On bicycle infrastructure
Most of these bike lanes were developed in a way that, neighborhoods were like, “How does it help me?” It wasn’t clear. Most of the bikers that you saw initially were people who looked like they were stereotyped in a certain space. And some of them were pretty rude, I’ll just say that. And irritating as they rode around the city. Privileged, if you will. But anyway.
But the reality is, in this economy, there are a lot of people who depend upon bikes because they don’t have any money, and we’re getting to the point where—bike share, is that the name of the program?—where they’re putting out the bikes in the neighborhoods for people who need to use the bikes. If we’re honest about what challenges they may face in that regard, then we can protect them. They’ll become a huge success. And if we can get people to follow bike rules and provide safety around it, I think it will be a tremendous success in Philadelphia.

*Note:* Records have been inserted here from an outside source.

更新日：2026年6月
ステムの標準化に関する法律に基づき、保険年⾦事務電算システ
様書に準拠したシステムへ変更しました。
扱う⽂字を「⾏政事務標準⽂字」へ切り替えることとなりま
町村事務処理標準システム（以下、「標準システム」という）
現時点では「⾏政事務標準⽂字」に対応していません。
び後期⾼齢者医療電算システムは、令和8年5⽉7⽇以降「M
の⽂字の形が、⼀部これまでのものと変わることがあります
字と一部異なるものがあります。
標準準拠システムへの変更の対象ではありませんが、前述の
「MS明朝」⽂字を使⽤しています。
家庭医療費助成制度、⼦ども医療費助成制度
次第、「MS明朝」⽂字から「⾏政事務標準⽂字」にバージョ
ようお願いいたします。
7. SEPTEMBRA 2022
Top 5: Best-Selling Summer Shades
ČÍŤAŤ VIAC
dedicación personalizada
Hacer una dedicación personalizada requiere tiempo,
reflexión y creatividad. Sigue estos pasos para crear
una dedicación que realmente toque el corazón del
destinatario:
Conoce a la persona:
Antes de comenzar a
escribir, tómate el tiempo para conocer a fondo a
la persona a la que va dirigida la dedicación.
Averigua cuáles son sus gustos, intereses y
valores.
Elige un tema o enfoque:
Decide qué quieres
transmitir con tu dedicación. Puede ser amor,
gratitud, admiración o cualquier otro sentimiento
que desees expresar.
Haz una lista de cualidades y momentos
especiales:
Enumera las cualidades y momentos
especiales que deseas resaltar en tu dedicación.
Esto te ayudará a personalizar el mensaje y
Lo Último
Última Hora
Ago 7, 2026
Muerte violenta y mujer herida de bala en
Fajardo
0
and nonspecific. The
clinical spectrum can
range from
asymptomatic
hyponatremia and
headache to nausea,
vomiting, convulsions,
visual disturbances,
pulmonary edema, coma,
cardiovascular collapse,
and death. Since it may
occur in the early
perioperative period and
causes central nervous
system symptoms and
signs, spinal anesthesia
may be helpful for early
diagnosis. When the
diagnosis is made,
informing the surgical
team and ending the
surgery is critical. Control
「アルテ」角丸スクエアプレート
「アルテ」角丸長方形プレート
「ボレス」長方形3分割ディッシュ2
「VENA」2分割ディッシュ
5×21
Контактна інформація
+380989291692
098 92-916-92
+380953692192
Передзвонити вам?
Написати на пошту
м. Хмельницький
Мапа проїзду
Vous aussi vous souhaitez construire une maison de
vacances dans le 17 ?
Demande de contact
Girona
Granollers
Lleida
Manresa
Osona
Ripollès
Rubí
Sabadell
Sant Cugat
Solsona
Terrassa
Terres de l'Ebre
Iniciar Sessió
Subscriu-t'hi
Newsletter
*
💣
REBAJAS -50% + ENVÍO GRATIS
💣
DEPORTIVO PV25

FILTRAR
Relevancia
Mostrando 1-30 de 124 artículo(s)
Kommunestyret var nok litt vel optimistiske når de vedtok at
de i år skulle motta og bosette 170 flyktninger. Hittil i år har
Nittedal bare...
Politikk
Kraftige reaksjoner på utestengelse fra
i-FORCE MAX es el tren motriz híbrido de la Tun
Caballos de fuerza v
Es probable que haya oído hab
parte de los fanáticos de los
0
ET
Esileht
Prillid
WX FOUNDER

On coordinating bureaucracies
I think what people don’t necessarily appreciate is that citizens interact with government—come out your door: cops, streets, schools, everyday we’re interacting. Government operates vertically. We’re a school, that’s all we do, there’s no relation. We have to design a couple things. One, new technology, so all these departments can stop competing for information, and redesign these departments so they’re not competing against one another and how they communicate to constituents is collective as opposed to siloed.
That means you go to a community about a bike lane or anything else that you’re developing, that entity … arrives with a complete understanding of what the government is doing, why they’re doing it. They don’t have to check back with somebody else about that process, so that the citizens are not frustrated by the lack of knowledge or expanse of information.
… So the Administration has to come prepared with all the facts as it relates to whatever the change is gonna be, immediately and prospectively, in terms of how it works.
On streamlining permitting at L&I
There’s no reason today, in 2015, you have to go to L&I and wait in line. That doesn’t make any sense. You have a doctor’s appointment, you have an Apple phone appointment, there should be an appointment process driven by technology so that your arrival—you have a window of time, 20 minutes, whatever it is. You have to have all, or if not, the majority of people, housed at L&I. You shouldn’t have to walk around City Hall trying to figure out where to go; it should all be housed at—and the person on the other side of the ledger should be trained, because they’re as frustrated as everybody else. L&I gets beat up a lot, but the other person on the other side of the table is trying their best with limited training and limited skills and resources.
We have to arm them with appropriate training. A lot of them have technology making them much more efficient and effective, so that the experience between the two people is about understanding where you’re trying to go, and really trying to help you, as most people would if they weren’t just bogged down in crap.